Use of the Lean Manufacturing Principles to Improve Total Parenteral Nutrition Logistics and Clinical Outcomes in the Neonatal Patient Population

Pediatr Qual Saf. 2019 Nov 26;4(6):e233. doi: 10.1097/pq9.0000000000000233. eCollection 2019 Nov-Dec.

Abstract

Total parenteral nutrition (TPN) is one of the most frequently used pharmaceuticals administered to patients in our Neonatal Intensive Care Unit (NICU). Initially, the total interdepartmental processing time (ordering, manufacturing, and delivery between NICU and Pharmacy) averaged 15.2 hours. Inefficiencies in this process only allowed TPN to infuse 8.8 hours on average before labs were collected the next morning. Given the short administration-to-laboratory collection time, we hypothesized that laboratory samples would not adequately reflect the effect of the current TPN infusion. Furthermore, clinicians would be making decisions based on suboptimal data and ultimately nourish this patient population inadequately.

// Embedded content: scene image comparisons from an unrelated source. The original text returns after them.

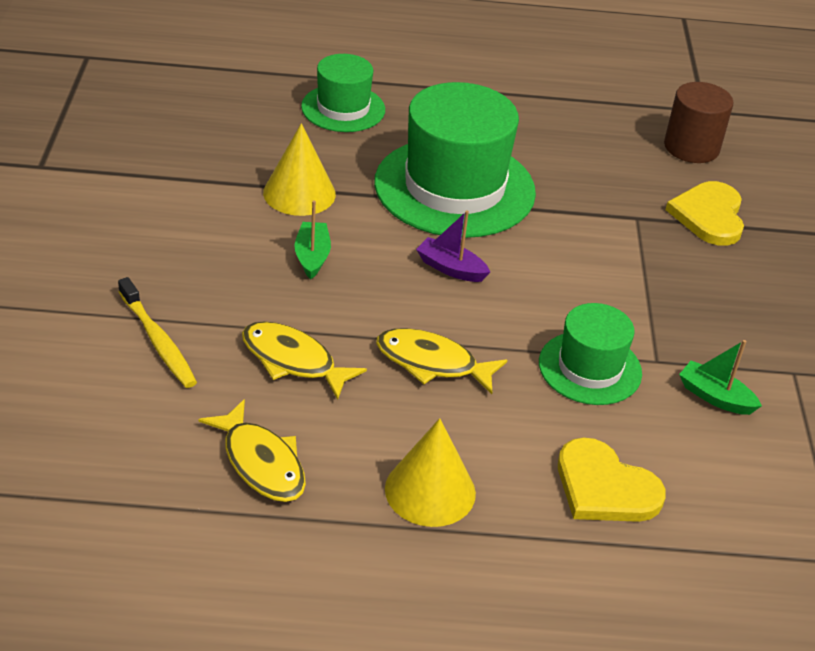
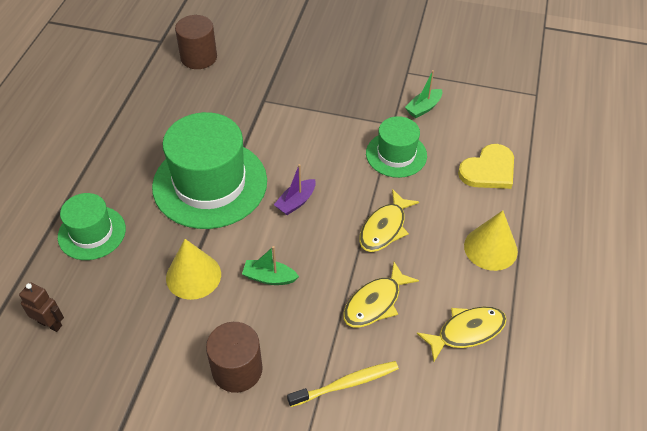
camera: 75 degrees left, 10 degrees up
(168, 245) = (237, 369): none -> brown cylinder
(210, 102) = (50, 324): none -> brown robot
(709, 216) = (269, 68): yellow heart -> none

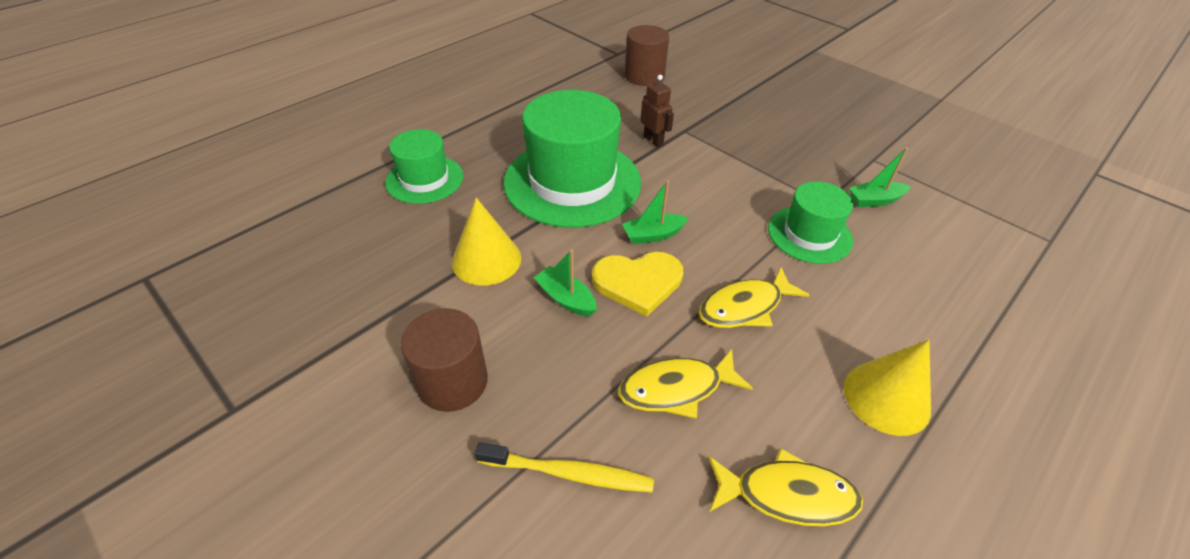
camera: 30 degrees right, 5 degrees down
(50, 324) = (316, 241): brown robot -> brown robot (653, 140)
(296, 202) = (653, 235): purple boat -> green boat
(488, 170) = (933, 300): yellow heart -> yellow heart (638, 282)

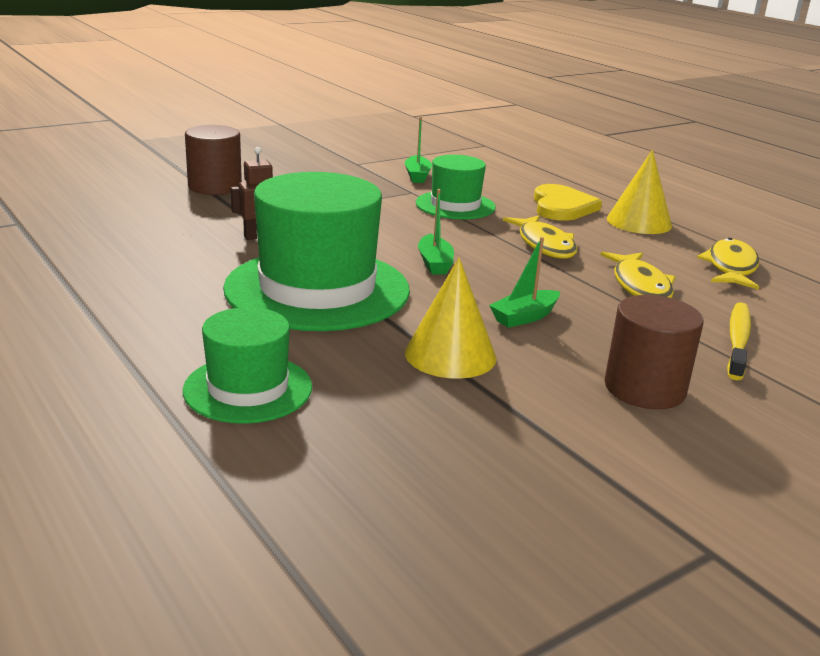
camera: 80 degrees left, 20 degrees down
(638, 282) = (505, 280): yellow heart -> yellow heart (562, 207)
(644, 76) = (102, 218): brown cylinder -> brown cylinder (215, 187)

Methods: The project team and the frontline staff created an efficient process for the manufacture and delivery of TPN. They removed waste in the process associated with manufacturing TPN and created capacity for change upstream (ordering process) and downstream (TPN infusion process) of the internal pharmacy process. The use of selection criteria and new standard operating procedures allowed for controlled PDSA testing of changes on a subset of patients. After we attained proven, sustainable results, we scaled the improvement efforts to the entire NICU patient population.

Results: After 4 cycles of change, patients now receive TPN on average 14.2 hours before new labs are collected. The interventions over the continuum of this project yielded statistically significant results, increased infusion times to our patients by 61.4% (P < 0.001), improved glucose homeostasis, and decreased average length of stay.

Conclusions: In conclusion, creating process capacity from incremental changes and iterative PDSA cycles has yielded sustained results.